Soybeans offer carbon reduction opportunities

Many producers feel that agriculture is under siege. They say that public expectations of farmers to produce cheap food while saving the planet have become ridiculous. So, creating policies to cut nitrous oxide emissions from cropland isn’t easy.

Dan Mazier, Keystone Agricultural Producers president, knows a tax on carbon is contentious. Members of KAP debated carbon taxes for more than 75 minutes at an April meeting.

“We want to be part of the solution … (but) it scares the bejesus out of every agricultural producer: we are going to bear the cost of all this.”

When farm forecasters look into their crystal balls, they see a future with five million acres of soybeans in Western Canada.

Most experts wonder what that could mean for other crops, but Mario Tenuta likes to ask a different question: what will it mean for N2O emissions from prairie soils?

The answer to that question is simple.

Soybeans require less nitrogen than other crops, so more acres could curb N2O emissions from prairie cropland.

Tenuta, a University of Manitoba soil scientist and Canada Research Chair in applied soil ecology, is interested in N2O emissions be-cause it could be a large opportunity for western Canadian growers to reduce greenhouse gases from agriculture.

Adoption of zero tillage, direct seeding and cutting summer-fallow acres have helped sequester more carbon in the soil. But those practices have been around for decades.

“Moving forward, by 2030, how much carbon are we going to be mopping up with those practices? It’s going to be diminishing,” said Tenuta, who spoke at the Agricultural Institute of Canada conference, held late April in Winnipeg.

Tenuta said cutting N2O emissions from prairie soils should be the priority because a reduction has a lasting impact.

“If I reduced emissions in one year, I’ve reduced emissions forever from that year. It’s not debatable.”

Slashing N2O emissions may be necessary because Canadian farmers are applying more nitrogen than ever to crops. In 1981, they used about one million tonnes of nitrogen. By 2011, they applied two million tonnes, in an effort to reap higher yields.

With increased use of nitrogen, losses to the atmosphere in the form of N2O also increased. Environmental groups and policy makers noticed the jump because N2O is a potent greenhouse gas. One kilogram of N20 emissions is equivalent to 300 kg of carbon dioxide emissions.
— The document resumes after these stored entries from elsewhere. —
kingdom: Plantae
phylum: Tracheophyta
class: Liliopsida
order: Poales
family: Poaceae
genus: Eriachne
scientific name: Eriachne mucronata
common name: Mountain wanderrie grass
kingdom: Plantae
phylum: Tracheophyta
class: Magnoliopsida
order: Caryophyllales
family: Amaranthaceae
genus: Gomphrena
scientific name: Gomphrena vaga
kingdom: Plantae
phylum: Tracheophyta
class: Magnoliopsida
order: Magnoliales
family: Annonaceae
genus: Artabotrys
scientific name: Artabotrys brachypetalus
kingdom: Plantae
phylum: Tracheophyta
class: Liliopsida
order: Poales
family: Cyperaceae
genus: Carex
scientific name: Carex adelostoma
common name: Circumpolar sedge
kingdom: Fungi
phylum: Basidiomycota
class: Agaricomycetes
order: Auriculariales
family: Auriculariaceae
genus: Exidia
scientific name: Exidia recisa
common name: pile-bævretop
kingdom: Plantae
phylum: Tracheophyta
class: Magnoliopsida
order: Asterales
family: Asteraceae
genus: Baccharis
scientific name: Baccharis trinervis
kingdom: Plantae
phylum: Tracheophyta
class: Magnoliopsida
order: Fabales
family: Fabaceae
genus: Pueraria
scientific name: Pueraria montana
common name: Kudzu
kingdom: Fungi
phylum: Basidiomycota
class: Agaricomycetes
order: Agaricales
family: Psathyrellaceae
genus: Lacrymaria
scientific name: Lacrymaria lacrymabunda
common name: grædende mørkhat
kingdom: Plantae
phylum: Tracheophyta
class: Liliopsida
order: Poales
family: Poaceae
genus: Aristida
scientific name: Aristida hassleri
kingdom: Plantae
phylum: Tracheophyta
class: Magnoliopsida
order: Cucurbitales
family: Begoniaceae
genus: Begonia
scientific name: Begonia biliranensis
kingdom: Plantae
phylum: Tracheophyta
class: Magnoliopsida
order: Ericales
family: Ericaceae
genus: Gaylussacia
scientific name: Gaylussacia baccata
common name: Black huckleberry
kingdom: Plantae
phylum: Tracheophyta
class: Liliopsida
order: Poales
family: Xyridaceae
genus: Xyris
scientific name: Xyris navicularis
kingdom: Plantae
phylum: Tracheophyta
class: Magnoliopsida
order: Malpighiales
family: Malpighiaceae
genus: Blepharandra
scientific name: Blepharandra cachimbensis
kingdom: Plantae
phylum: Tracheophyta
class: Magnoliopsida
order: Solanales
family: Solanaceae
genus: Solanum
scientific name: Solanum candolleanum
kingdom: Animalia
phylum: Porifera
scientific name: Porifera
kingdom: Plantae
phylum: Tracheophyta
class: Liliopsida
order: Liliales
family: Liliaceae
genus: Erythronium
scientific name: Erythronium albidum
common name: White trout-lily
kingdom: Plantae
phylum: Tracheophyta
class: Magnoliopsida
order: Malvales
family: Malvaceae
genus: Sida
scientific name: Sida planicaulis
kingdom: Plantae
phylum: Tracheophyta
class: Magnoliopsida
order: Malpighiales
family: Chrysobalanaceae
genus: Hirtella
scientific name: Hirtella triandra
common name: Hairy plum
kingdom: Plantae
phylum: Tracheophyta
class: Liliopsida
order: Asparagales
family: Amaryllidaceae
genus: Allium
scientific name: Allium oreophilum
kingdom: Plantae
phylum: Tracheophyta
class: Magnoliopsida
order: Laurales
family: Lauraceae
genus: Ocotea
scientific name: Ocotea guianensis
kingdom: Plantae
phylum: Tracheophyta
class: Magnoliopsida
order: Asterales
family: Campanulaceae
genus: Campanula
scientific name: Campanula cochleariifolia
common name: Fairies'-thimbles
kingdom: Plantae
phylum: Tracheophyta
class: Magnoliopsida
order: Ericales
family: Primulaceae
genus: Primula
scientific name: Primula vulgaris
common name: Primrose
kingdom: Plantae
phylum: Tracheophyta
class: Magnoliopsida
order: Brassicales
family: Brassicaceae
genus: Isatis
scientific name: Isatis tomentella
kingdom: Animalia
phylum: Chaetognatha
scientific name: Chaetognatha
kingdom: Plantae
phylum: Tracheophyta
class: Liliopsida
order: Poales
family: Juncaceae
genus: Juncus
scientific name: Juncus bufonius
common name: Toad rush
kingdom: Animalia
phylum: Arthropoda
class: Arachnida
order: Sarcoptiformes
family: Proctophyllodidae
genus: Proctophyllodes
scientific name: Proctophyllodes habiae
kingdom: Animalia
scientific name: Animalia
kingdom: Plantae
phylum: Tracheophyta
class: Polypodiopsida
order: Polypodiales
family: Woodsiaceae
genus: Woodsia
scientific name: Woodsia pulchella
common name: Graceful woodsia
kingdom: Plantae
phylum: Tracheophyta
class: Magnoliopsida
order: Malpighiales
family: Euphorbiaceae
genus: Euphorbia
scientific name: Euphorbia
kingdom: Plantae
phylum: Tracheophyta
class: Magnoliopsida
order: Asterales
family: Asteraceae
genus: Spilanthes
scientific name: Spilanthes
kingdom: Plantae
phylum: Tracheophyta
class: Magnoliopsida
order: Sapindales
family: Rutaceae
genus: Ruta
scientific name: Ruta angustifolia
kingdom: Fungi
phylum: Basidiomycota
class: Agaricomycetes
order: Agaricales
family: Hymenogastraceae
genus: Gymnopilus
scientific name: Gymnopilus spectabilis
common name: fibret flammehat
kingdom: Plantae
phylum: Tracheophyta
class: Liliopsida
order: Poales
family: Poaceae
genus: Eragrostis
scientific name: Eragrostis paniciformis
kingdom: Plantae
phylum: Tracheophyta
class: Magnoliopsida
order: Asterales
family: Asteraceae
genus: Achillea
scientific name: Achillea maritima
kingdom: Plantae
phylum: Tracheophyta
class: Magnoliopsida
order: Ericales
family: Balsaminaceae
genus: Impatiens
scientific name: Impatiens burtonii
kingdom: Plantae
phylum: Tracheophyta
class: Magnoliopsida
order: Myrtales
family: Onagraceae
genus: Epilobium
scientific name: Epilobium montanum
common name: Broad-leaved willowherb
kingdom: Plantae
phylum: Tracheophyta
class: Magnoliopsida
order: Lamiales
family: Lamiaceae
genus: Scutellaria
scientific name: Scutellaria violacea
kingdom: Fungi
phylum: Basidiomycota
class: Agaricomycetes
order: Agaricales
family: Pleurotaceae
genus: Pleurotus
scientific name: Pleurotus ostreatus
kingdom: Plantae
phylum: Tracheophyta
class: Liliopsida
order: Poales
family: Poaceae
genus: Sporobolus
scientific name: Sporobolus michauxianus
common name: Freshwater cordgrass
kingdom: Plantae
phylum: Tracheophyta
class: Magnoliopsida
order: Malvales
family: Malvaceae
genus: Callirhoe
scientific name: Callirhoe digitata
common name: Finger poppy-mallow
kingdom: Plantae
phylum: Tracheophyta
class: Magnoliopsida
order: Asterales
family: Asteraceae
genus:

Tenuta said the trend of using increasing amounts of nitrogen isn’t sustainable, but he also knows that Canadian farmers need higher yields.

“The bottom line is we want to produce more crop. We want to export more crop and we want to do that as profitably as possible. The limitation for the future … is going to be nitrogen.”

Tenuta said prairie farmers could produce more grains and oilseeds in the future, with fewer N2O emissions.

During his presentation in Winnipeg he laid out a scenario of how it would work. Using Manitoba as an example, Tenuta said it’s possible to cut N2O emissions by 33 percent compared to 2005 levels. It would require:

  • adoption of the 4R principles of right rate, right time, right place and right source.
  • continued expansion of soybean acres
  • enhanced efficiency fertilizer use by all growers to reduce losses to the atmosphere
  • all growers to band fertilizer
  • rolling back nitrogen rates

The last item seems unlikely, seeing how canola growers need large quantities of nitrogen to reach yields of 50 to 60 bushels per acre. Tenuta said it could be possible with the help of enhanced efficiency fertilizers.

“They’re actually designed so you don’t have to use as much fertilizer and you get the same yield or get more yield.”

Convincing growers to adopt the practices on Tenuta’s list could prove more challenging.

“The obvious (tool) is a price on carbon,” said Hank Venema, director of planning for the Prairie Climate Centre in Winnipeg. “It’s contentious and it’s not an easy sell in the agriculture sector.”

Tenuta has met with Canadian growers and understands their concerns, but current practices may become socially unacceptable.

“I see my role as trying to help growers in terms of navigating what might be coming down the pipeline … and to drive innovation.”